---------- The data ----------

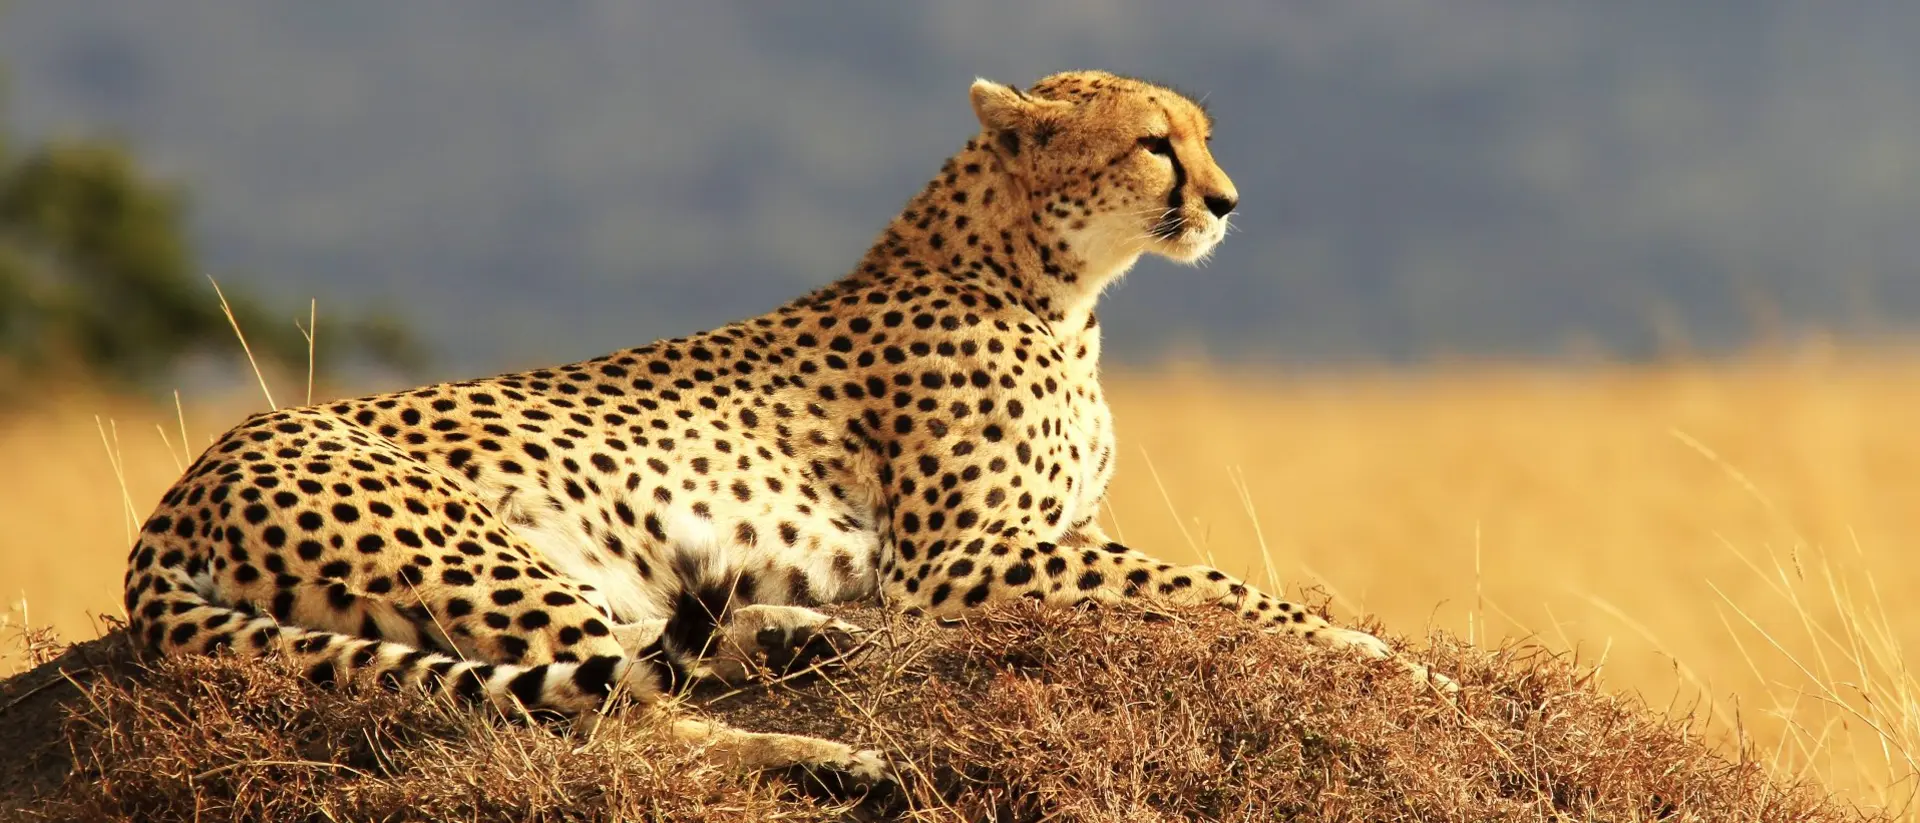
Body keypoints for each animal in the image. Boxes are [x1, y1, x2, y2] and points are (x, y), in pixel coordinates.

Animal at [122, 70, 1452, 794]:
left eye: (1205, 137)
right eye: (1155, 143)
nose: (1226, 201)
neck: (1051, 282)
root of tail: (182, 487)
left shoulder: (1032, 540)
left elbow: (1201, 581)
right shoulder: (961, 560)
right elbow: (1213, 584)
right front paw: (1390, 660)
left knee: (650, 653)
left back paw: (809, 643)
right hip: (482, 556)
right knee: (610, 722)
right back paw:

----------

### What this task involves
Only the lines from the one containing "left elbow: (1201, 581)" through the end of the records above belong in the output, each exactly as it stands, both ends included.

### Finished task
left elbow: (1201, 581)
right shoulder: (961, 560)
right elbow: (1213, 584)
right front paw: (1390, 660)
left knee: (650, 653)
left back paw: (809, 643)
right hip: (482, 556)
right knee: (610, 722)
right back paw:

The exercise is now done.